Frank West l’Immortale
È evidente quanto Capcom con questo capitolo abbia voluto sfruttare al massimo la figura iconica rappresentata da Frank, la sua personalità viene ostentata in ogni sequenza facendoci affezionare al personaggio sin da subito. Un uomo brillante che non ha paura di sporcarsi le mani pur di raggiungere il suo scopo, e Capcom gli ritaglia un titolo intorno. A tratti ci si dimentica dei capitoli dopo il primo, tanto è il carisma di Mr. West.
Nonostante il titolo includa altri personaggi e cercare di liberare rifugi per accogliere quante più persone possibile occupi parecchio tempo della partita, tutti scompaiono di fronte a lui. Neanche i personaggi selezionabili nella modalità multiplayer brillano per caratterizzazione, così che avanzare nei quattro casi da affrontare in coop non appaga quanto giocare in solitaria. E questo la dice lunga su quanto il lavoro svolto da Capcom intorno a Frank sia ben riuscito, forse anche troppo.
Tanta carne al fuoco
Una Willamette finalmente esplorabile, ricca di collezionabili e oggetti utili per espandere il proprio arsenale. Ospita inoltre diverse attività con le quali aumentare punti esperienza. Grazie al rinnovato sistema di crescita del personaggio saremo spronati a scoprire quanti più eventi possibili, come il salvataggio di superstiti, smantellamento dei posti di blocco dei vandali.
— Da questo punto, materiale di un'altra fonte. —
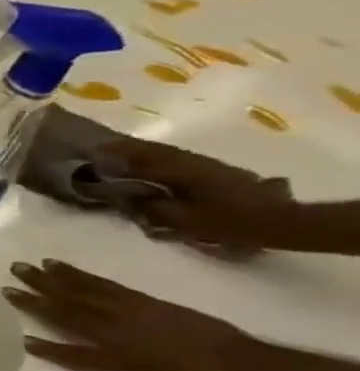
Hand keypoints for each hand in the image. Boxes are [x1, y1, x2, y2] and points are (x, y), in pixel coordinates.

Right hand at [4, 260, 260, 370]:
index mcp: (116, 352)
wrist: (248, 367)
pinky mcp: (147, 301)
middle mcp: (117, 327)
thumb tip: (78, 357)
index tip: (17, 336)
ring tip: (35, 264)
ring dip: (58, 277)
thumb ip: (109, 367)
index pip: (71, 349)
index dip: (45, 344)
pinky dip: (86, 276)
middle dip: (39, 292)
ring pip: (87, 291)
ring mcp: (133, 310)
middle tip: (12, 273)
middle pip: (71, 308)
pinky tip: (72, 270)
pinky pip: (108, 285)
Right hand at [94, 138, 294, 251]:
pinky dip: (157, 157)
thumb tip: (126, 197)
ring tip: (119, 153)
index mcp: (179, 171)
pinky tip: (151, 164)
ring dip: (141, 151)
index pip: (138, 159)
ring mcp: (205, 164)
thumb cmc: (228, 222)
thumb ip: (150, 207)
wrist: (279, 221)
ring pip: (164, 152)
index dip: (113, 156)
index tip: (90, 154)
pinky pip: (176, 158)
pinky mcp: (214, 169)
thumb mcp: (183, 220)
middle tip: (99, 149)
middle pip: (151, 150)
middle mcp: (190, 161)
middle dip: (124, 148)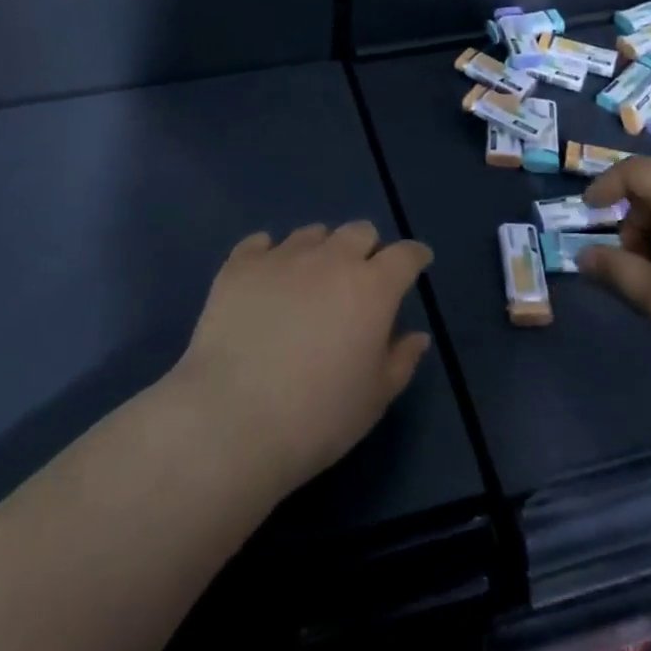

Anche i militari, equipaggiati di esoscheletri e armi di un certo livello, ci daranno del filo da torcere nel tentativo di proteggere le informazioni che vorremmo rivelare al mondo.
Il sistema di gioco, seppure monotono sulla lunga distanza, offre al giocatore l’appeal necessario per portare a termine la trama principale. Certo, ci troviamo tra le mani il Dead Rising più facile di sempre, è probabile che diventi anche quello più portato a termine nella storia del franchise, ma questo non è necessariamente un male. Il titolo diverte e parecchio, il gameplay si attesta su buoni livelli e il motore grafico svolge un compito egregio. Non ci troviamo di fronte a un titolo tecnicamente rivoluzionario, ma la versione Xbox One da noi testata non è mai scesa sotto i 30fps, a prescindere dalla quantità di elementi presenti su schermo. Talvolta il colpo d’occhio è notevole, con centinaia e centinaia di zombie che invadono lo schermo per lasciarsi macellare in mille modi diversi. Dannatamente appagante.
Si poteva fare di più? Senz’altro, ma abbiamo apprezzato la scelta di Capcom di prediligere la stabilità all’opulenza grafica. La sensazione è quella di un capitolo conclusivo della saga, ormai sfruttata all’estremo. Vale la pena fare un’ultima corsa? Senza dubbio, a patto che non ci si aspetti una perla di longevità e narrazione. Il titolo è un modesto omaggio alla figura di Frank West, confezionato bene e tronfio di quell’atmosfera tipica degli zombie movie dell’epoca. C’è un po’ di Romero e tanto basta per elevarlo al di sopra dei capitoli precedenti.